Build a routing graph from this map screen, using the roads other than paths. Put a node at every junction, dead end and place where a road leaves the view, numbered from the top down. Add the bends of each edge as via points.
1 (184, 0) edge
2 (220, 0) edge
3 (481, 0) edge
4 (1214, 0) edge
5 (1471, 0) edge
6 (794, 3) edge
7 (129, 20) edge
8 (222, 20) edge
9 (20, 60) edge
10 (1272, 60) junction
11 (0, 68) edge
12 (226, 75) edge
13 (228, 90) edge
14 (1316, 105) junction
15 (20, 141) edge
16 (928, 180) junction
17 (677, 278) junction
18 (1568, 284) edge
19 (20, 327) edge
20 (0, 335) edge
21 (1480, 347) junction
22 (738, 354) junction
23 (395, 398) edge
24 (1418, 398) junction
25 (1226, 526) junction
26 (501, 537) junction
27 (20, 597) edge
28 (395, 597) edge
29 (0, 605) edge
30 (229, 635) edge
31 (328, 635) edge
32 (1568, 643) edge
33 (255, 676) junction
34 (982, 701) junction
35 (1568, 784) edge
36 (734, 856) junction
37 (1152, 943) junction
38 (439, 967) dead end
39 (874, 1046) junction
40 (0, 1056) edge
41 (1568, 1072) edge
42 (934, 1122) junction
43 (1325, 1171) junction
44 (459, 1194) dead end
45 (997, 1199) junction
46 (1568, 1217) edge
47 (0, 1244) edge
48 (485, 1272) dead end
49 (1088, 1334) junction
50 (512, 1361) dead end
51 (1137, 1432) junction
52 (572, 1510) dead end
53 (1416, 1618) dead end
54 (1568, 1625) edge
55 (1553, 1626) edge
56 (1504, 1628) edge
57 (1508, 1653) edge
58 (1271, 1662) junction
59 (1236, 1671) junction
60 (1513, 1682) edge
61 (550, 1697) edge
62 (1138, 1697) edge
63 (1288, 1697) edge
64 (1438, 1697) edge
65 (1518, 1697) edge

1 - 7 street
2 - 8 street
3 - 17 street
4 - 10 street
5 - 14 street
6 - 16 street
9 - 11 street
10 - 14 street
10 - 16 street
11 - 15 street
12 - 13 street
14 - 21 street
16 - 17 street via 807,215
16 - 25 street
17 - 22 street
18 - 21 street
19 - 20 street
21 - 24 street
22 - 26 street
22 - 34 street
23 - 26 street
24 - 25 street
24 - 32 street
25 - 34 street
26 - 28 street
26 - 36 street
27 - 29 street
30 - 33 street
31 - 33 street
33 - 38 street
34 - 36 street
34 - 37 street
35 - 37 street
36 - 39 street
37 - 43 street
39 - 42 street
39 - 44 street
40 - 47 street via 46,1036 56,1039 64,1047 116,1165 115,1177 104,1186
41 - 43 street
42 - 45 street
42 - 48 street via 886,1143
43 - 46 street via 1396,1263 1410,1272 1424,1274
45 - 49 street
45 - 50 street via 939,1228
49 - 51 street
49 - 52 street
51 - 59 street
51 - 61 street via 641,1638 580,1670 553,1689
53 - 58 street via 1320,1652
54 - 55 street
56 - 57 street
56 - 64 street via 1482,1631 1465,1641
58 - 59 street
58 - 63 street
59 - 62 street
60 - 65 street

____________________

Work request: Every entry in the listing above is to be repeated verbatim.

Output below:
Build a routing graph from this map screen, using the roads other than paths. Put a node at every junction, dead end and place where a road leaves the view, numbered from the top down. Add the bends of each edge as via points.
1 (184, 0) edge
2 (220, 0) edge
3 (481, 0) edge
4 (1214, 0) edge
5 (1471, 0) edge
6 (794, 3) edge
7 (129, 20) edge
8 (222, 20) edge
9 (20, 60) edge
10 (1272, 60) junction
11 (0, 68) edge
12 (226, 75) edge
13 (228, 90) edge
14 (1316, 105) junction
15 (20, 141) edge
16 (928, 180) junction
17 (677, 278) junction
18 (1568, 284) edge
19 (20, 327) edge
20 (0, 335) edge
21 (1480, 347) junction
22 (738, 354) junction
23 (395, 398) edge
24 (1418, 398) junction
25 (1226, 526) junction
26 (501, 537) junction
27 (20, 597) edge
28 (395, 597) edge
29 (0, 605) edge
30 (229, 635) edge
31 (328, 635) edge
32 (1568, 643) edge
33 (255, 676) junction
34 (982, 701) junction
35 (1568, 784) edge
36 (734, 856) junction
37 (1152, 943) junction
38 (439, 967) dead end
39 (874, 1046) junction
40 (0, 1056) edge
41 (1568, 1072) edge
42 (934, 1122) junction
43 (1325, 1171) junction
44 (459, 1194) dead end
45 (997, 1199) junction
46 (1568, 1217) edge
47 (0, 1244) edge
48 (485, 1272) dead end
49 (1088, 1334) junction
50 (512, 1361) dead end
51 (1137, 1432) junction
52 (572, 1510) dead end
53 (1416, 1618) dead end
54 (1568, 1625) edge
55 (1553, 1626) edge
56 (1504, 1628) edge
57 (1508, 1653) edge
58 (1271, 1662) junction
59 (1236, 1671) junction
60 (1513, 1682) edge
61 (550, 1697) edge
62 (1138, 1697) edge
63 (1288, 1697) edge
64 (1438, 1697) edge
65 (1518, 1697) edge

1 - 7 street
2 - 8 street
3 - 17 street
4 - 10 street
5 - 14 street
6 - 16 street
9 - 11 street
10 - 14 street
10 - 16 street
11 - 15 street
12 - 13 street
14 - 21 street
16 - 17 street via 807,215
16 - 25 street
17 - 22 street
18 - 21 street
19 - 20 street
21 - 24 street
22 - 26 street
22 - 34 street
23 - 26 street
24 - 25 street
24 - 32 street
25 - 34 street
26 - 28 street
26 - 36 street
27 - 29 street
30 - 33 street
31 - 33 street
33 - 38 street
34 - 36 street
34 - 37 street
35 - 37 street
36 - 39 street
37 - 43 street
39 - 42 street
39 - 44 street
40 - 47 street via 46,1036 56,1039 64,1047 116,1165 115,1177 104,1186
41 - 43 street
42 - 45 street
42 - 48 street via 886,1143
43 - 46 street via 1396,1263 1410,1272 1424,1274
45 - 49 street
45 - 50 street via 939,1228
49 - 51 street
49 - 52 street
51 - 59 street
51 - 61 street via 641,1638 580,1670 553,1689
53 - 58 street via 1320,1652
54 - 55 street
56 - 57 street
56 - 64 street via 1482,1631 1465,1641
58 - 59 street
58 - 63 street
59 - 62 street
60 - 65 street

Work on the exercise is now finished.